From the stage report on the cycling race below, copy word for word the passage that begins with "Stage 3 took" and runs through "the QoM classification.".

* Extract provided:
----------------------------------------
Stage 3 took place on rolling terrain, with a final loop into Épernay. On the Côte de Mutigny, several riders contending for the general classification broke away from the peloton. On the final steep climb to the finish, Uttrup Ludwig outsprinted the group to take the stage while Femke Gerritse (Parkhotel Valkenburg) took the lead in the QoM classification.

Stage 4 to Bar-sur-Aube was another hilly stage, its final half having four gravel sections in Champagne vineyards. Multiple riders including Niewiadoma, Longo Borghini, Uttrup Ludwig and van Vleuten suffered punctures and other issues but most of them were able to rejoin the peloton and not lose time. Mavi García was hit by her team car while trying to catch up to the main field after two punctures, causing her to lose time. With around 25 km remaining, Marlen Reusser attacked, riding solo to win the stage by nearly a minute and a half.
----------------------------------------
[Stored items]
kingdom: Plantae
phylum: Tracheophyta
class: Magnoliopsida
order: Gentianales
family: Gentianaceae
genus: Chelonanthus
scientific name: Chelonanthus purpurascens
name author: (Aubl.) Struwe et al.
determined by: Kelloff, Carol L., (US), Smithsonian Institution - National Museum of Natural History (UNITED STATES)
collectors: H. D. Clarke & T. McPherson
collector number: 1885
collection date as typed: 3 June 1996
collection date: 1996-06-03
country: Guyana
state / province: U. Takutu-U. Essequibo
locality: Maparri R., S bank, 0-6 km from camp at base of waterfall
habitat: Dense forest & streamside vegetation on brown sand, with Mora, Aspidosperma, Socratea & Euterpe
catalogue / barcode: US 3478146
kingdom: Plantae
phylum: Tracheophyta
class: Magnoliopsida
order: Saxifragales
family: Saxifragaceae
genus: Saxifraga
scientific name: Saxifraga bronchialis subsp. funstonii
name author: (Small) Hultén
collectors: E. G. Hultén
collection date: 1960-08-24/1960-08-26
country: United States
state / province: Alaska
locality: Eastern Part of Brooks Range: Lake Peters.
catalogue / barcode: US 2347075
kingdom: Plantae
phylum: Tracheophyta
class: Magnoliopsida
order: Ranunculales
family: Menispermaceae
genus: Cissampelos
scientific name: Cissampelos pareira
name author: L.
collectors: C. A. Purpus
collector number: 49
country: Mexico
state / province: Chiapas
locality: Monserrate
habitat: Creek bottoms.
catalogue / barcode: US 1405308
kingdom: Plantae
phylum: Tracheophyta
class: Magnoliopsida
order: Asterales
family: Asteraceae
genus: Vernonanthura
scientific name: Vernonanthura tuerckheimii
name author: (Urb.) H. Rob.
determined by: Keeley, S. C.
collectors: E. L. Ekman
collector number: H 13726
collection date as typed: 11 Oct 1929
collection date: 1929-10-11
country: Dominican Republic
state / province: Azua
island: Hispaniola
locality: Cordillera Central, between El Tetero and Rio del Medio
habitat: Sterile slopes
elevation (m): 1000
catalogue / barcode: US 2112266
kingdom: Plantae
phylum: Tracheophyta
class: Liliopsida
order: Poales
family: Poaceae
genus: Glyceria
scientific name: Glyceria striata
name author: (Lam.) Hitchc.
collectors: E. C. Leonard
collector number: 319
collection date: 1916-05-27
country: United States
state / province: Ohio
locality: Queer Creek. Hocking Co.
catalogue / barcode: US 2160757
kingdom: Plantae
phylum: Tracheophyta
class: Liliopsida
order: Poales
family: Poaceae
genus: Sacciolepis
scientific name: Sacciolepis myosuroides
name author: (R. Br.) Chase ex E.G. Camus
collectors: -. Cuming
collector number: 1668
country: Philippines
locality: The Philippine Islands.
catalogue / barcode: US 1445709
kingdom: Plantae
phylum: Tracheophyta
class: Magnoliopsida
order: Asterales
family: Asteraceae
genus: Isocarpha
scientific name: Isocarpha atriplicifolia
----------------------------------------
* Task solution:
Stage 3 took place on rolling terrain, with a final loop into Épernay. On the Côte de Mutigny, several riders contending for the general classification broke away from the peloton. On the final steep climb to the finish, Uttrup Ludwig outsprinted the group to take the stage while Femke Gerritse (Parkhotel Valkenburg) took the lead in the QoM classification.